True. Sloppy doesn't currently have any special endgame knowledge, so it needs a big lead to secure a win. That's why many won positions end up as draws even against weaker opponents. The middle game on the other hand is pretty good, which may explain Sloppy's ability to score a lot of draws (and even some wins) against much stronger opponents.

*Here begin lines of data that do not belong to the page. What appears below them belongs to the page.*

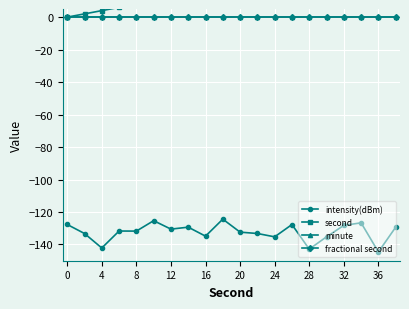

True or false: intensity(dBm) and minute cross at least once.

False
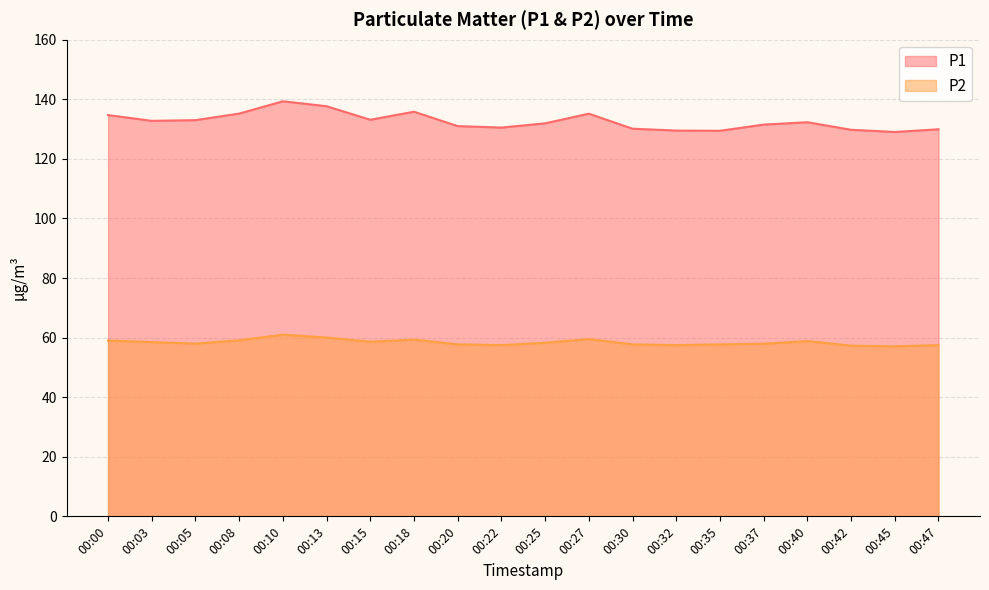

The value of P1 at 00:15 is 133.1. True or false?

True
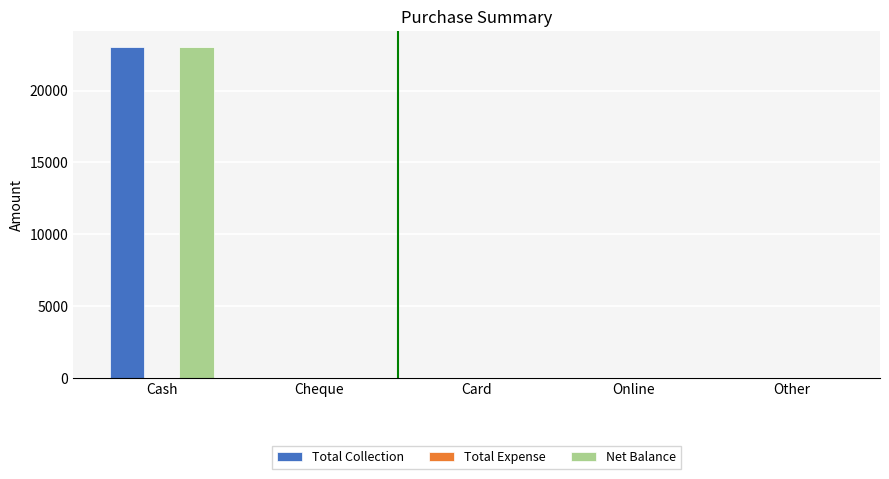

True or false: Total Collection has a value of -7076 at Cheque.

False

For the next version I'm going to focus a lot more on the endgame evaluation. In the meantime one can boost Sloppy's endgame by letting it use bitbases.
Tony Thomas

Re: Sloppy experiment, results after 1 cycle

Post by Tony Thomas »

Sloppy wasnt able to hold on to the promising results in the first cycle. After finishing all 4 cycles, Sloppy slipped down on the rankings once again. Its final rating is 2572, 10 points better than the score against weaker engines. Final ranking is 42, 2 ranks better than the rank against weaker engines. Only one thing is for sure, everything happend within the error margin. I still dont understand why Sloppy has such a low rating. It has a score higher than that of Bugchess and few other engines in my tournament, but sloppy is ranked lower. May be bugchess managed to trash previous version of some strong engines before a new version replaced them, who knows. Note that Bugchess did play against a wider variety of opponents. It was in my 3rd division, it won and I promoted it to 2nd, then to first, and to premier. So it has a total of 450+games. May be I should let sloppy walk the same steps.

Code: Select all

Sloppy 0.2.0 X                2572   56   58   129   33%  2705   12%
Sloppy 0.2.0 JA               2562   53   53   124   50%  2559   20% 
Rémi Coulom
Posts: 438
Joined: Mon Apr 24, 2006 8:06 pm

Re: Sloppy experiment, results after 1 cycle

Post by Rémi Coulom »

Tony Thomas wrote:I have too many engines in my list with 2-20 games, mostly due to incompatibilities. It would be better if I can define the minimum number of games that an engine must have for me to get its rating. I do not want them to be excluded from the rating calculation, but I dont want them to be on the last list. If such an option exist, it would be much easier for me to edit my best versions list. I prefer to get at least 100-120 games per engine, but I have lowered my standards since it isnt always possible to get so many games with around 400 engines. My magic number currently is 60.

Thanks for the reply

Tony
The "ratings" command in bayeselo takes a parameter that does just this. That is to say, if you run "ratings 60", it will only display ratings of programs with at least 60 games (but will use all the games for the computation).

Rémi
Tony Thomas

Re: Sloppy experiment, results after 1 cycle

Post by Tony Thomas »

Rémi Coulom wrote:
Tony Thomas wrote:I have too many engines in my list with 2-20 games, mostly due to incompatibilities. It would be better if I can define the minimum number of games that an engine must have for me to get its rating. I do not want them to be excluded from the rating calculation, but I dont want them to be on the last list. If such an option exist, it would be much easier for me to edit my best versions list. I prefer to get at least 100-120 games per engine, but I have lowered my standards since it isnt always possible to get so many games with around 400 engines. My magic number currently is 60.

Thanks for the reply

Tony
The "ratings" command in bayeselo takes a parameter that does just this. That is to say, if you run "ratings 60", it will only display ratings of programs with at least 60 games (but will use all the games for the computation).

Rémi
Thanks so much Remi...Was that instruction on the internet site? I dont remember seeing it.